OpenVidu includes built-in security layers in its TURN server implementation to ensure relay connections are tightly controlled:

  • Cluster-aware IP allowlist: TURN only permits relay traffic to IPs belonging to registered cluster nodes. In multi-node deployments, this is dynamically maintained via the shared cluster state, so only legitimate nodes can receive relayed media.
  • Port range enforcement: Every relayed packet is validated against the configured RTC port range at the packet level. Traffic destined to ports outside this range is rejected.
  • TCP relay denial: TCP relay allocations (RFC 6062) are explicitly denied, limiting TURN to its intended use for UDP media relay.

Troubleshooting: media not flowing#

If media is not flowing after applying the port rules above, check the following:

1. Verify internal port rules#

Ensure that the internal UDP port range used by TURN for relay is open between your nodes:

  • Outgoing: UDP ports 40000-50000 from the TURN server.
  • Incoming: UDP ports 50000-60000 to the Media Server.

Both ranges must be reachable within the internal network between Media Nodes (or to the node itself in Single Node deployments).

2. Verify the relay IP#

By default, OpenVidu automatically detects the best possible private IP of each node to use as the TURN relay address, and in most cases no manual configuration is needed. You can check which address is being used by looking at the OpenVidu logs:

docker logs openvidu 2>&1 | grep "TURN relay address"
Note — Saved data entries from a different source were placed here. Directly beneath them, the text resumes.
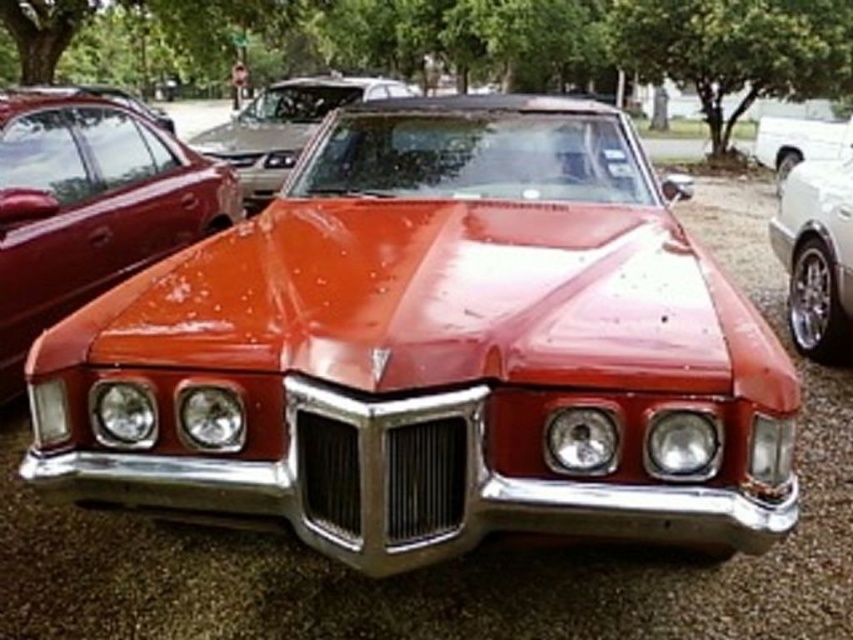
You are a photographer trying to capture the shiny metallic car at center and the shiny white truck at right. Which vehicle should you focus on if you want to photograph the one that is closer to the left side of the frame?

The shiny metallic car at center is positioned on the left side of the shiny white truck at right, so it is closer to the left side of the frame.

You are standing in the parking area and want to take a photo of the shiny metallic car at center. Based on its position relative to other objects, where should you position yourself to ensure it is centered in your camera frame?

The shiny metallic car at center is located at point coordinates, so positioning yourself directly in front of it at the center point would ensure it is centered in your camera frame.

You are a photographer trying to capture the glossy red car at center and the glossy metallic car at right in a single shot. Based on their positions, which car should you focus on first if you want to ensure both are in sharp focus?

The glossy metallic car at right is below the glossy red car at center, so you should focus on the glossy red car at center first because it is closer to the camera, ensuring both will be in focus when using depth of field properly.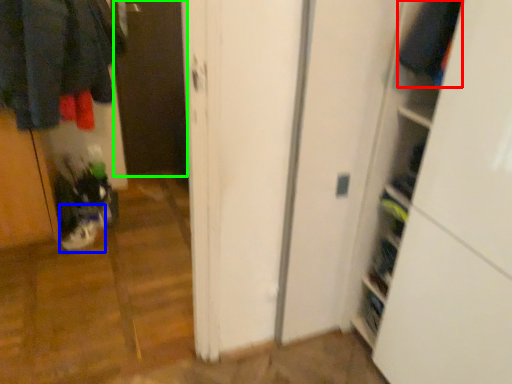
Question: Which object is positioned closest to clothing (highlighted by a red box)? Select from footwear (highlighted by a blue box) and screen door (highlighted by a green box).

Choices:
 (A) footwear
 (B) screen door

Answer: (A)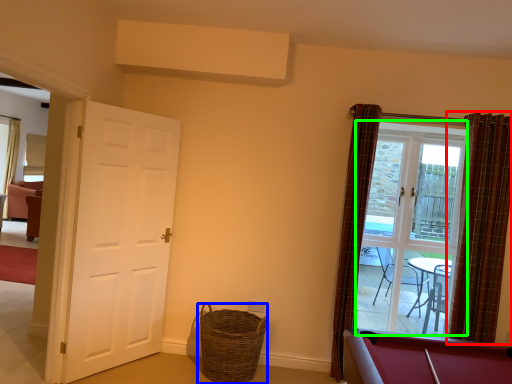
Question: Based on their relative distances, which object is nearer to curtain (highlighted by a red box)? Choose from basket (highlighted by a blue box) and glass door (highlighted by a green box).

Choices:
 (A) basket
 (B) glass door

Answer: (B)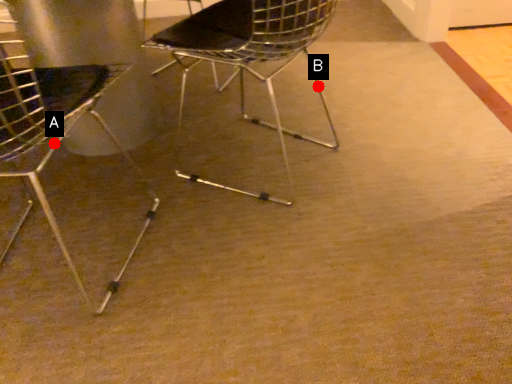
Question: Two points are circled on the image, labeled by A and B beside each circle. Which point is closer to the camera?

Choices:
 (A) A is closer
 (B) B is closer

Answer: (A)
You should see a log entry like:

INFO    openvidu    service/turn.go:204    Using first local IP as TURN relay address    {"relayAddress": "192.168.1.10", "preferredInterface": ""}

If the relayAddress does not match the node's private IP used to communicate with other cluster nodes (e.g., the node has multiple network interfaces), media relay will fail because traffic will be sent to an unreachable address.

To fix this, explicitly set the network interface that TURN should use for relay:

Edit /opt/openvidu/config/livekit.yaml and set:

turn:
  # ... other properties ...
  relay_preferred_interface: <interface-name>

Edit /opt/openvidu/config/cluster/media_node/livekit.yaml and set:

turn:
  # ... other properties ...
  relay_preferred_interface: <interface-name>

Where <interface-name> is the network interface used by the node to communicate with other nodes in the cluster (e.g., eth0, ens5). For Single Node deployments, it should be the main network interface of the machine.
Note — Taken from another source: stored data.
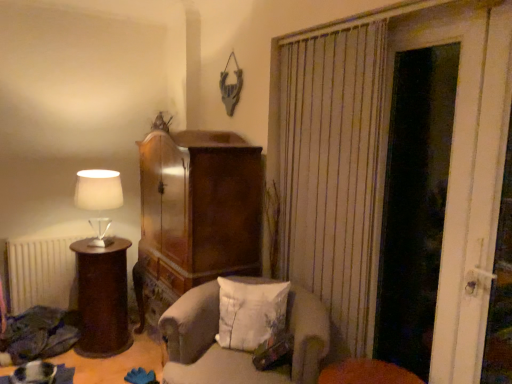
Question: Based on their positions, is white wooden door at right located to the left or right of light gray fabric chair at center?

Choices:
 (A) right
 (B) left

Answer: (A)

Question: Is white wooden door at right inside or outside of light gray fabric chair at center?

Choices:
 (A) inside
 (B) outside

Answer: (B)

Question: Which of these objects is positioned closest to the white wooden door at right?

Choices:
 (A) white matte radiator at lower left
 (B) white soft cushion at center
 (C) wooden side table at left
 (D) matte white lampshade at left
 (E) light gray fabric chair at center

Answer: (E)

Question: Estimate the real-world distances between objects in this image. Which object is closer to the wooden side table at left?

Choices:
 (A) light gray fabric chair at center
 (B) matte white lampshade at left
 (C) white matte radiator at lower left
 (D) white wooden door at right
 (E) white soft cushion at center

Answer: (C)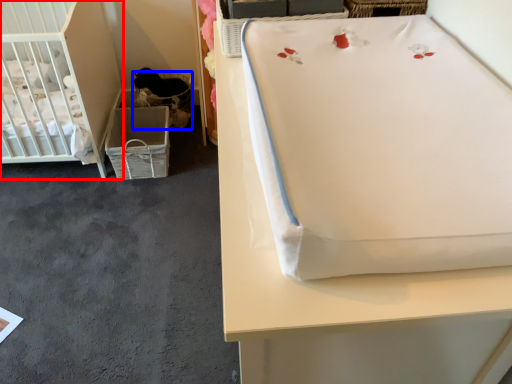
Question: Which point is closer to the camera, infant bed (highlighted by a red box) or basket (highlighted by a blue box)?

Choices:
 (A) infant bed
 (B) basket

Answer: (A)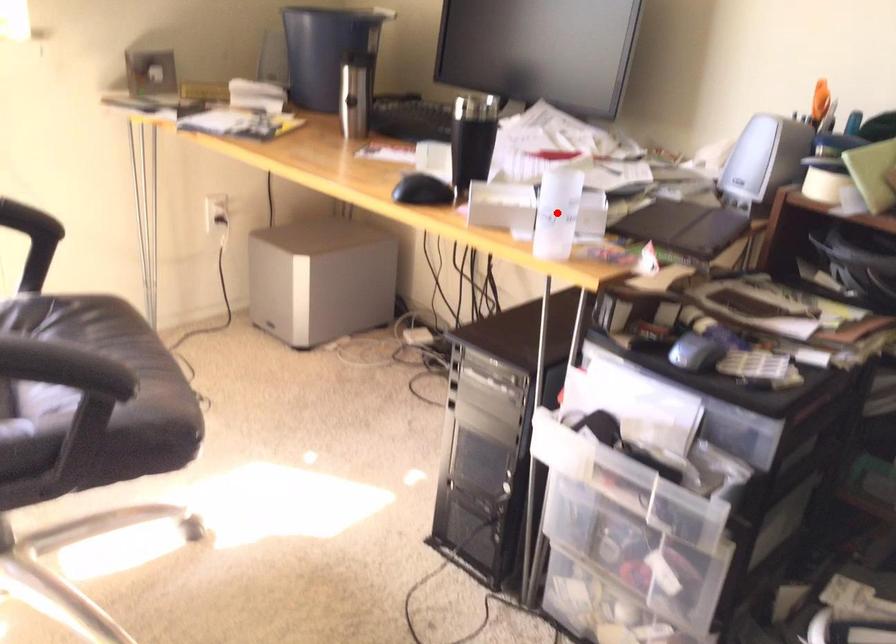
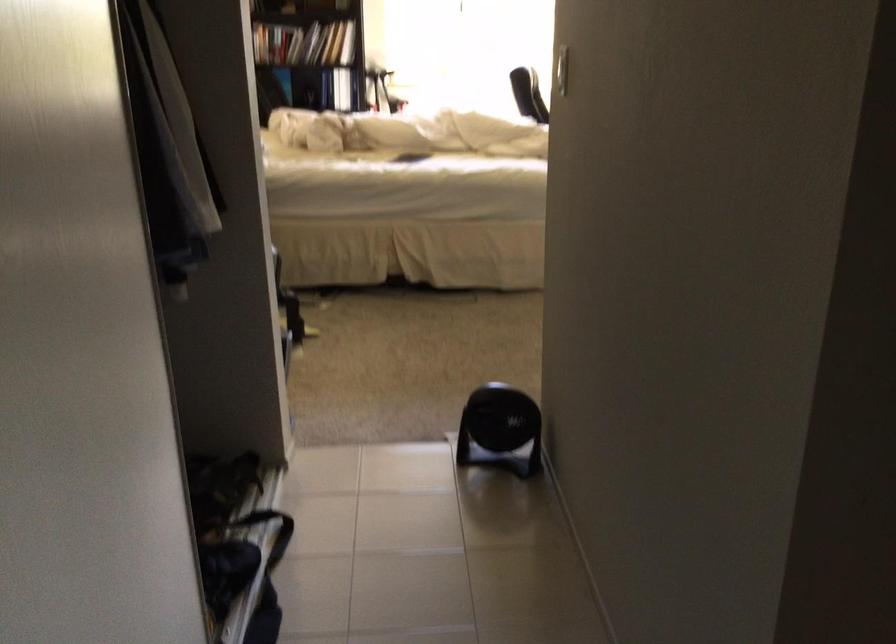
Question: I am providing you with two images of the same scene from different viewpoints. A red point is marked on the first image. Is the red point's position out of view in image 2?

Choices:
 (A) Yes
 (B) No

Answer: (A)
After making changes, restart the service:

systemctl restart openvidu

Considerations#

  • Media over UDP using WebRTC does not mean that the media is not encrypted. WebRTC encrypts the media using SRTP and DTLS. WebRTC is designed to be encrypted by default.
  • Media going through 443 UDP has a minor performance impact compared to direct WebRTC. Since all media is relayed through the TURN server, it is processed twice (by the TURN server and the Media Server), which adds some latency and CPU overhead. However, because UDP is still used, the impact is significantly lower than with TLS.
  • Media going through 443 with TLS has a greater penalty in media quality and CPU usage. This is because of the TLS roundtrip, TCP being used and media processed twice by the TURN server and the Media Server. This can lead to a worse user experience and higher CPU usage in the Media Server. Additionally, in Elastic and High Availability deployments, all media traffic will flow through the Master Node (or Load Balancer), which can become a bottleneck as the number of participants grows. We recommend using this configuration only if it is strictly necessary.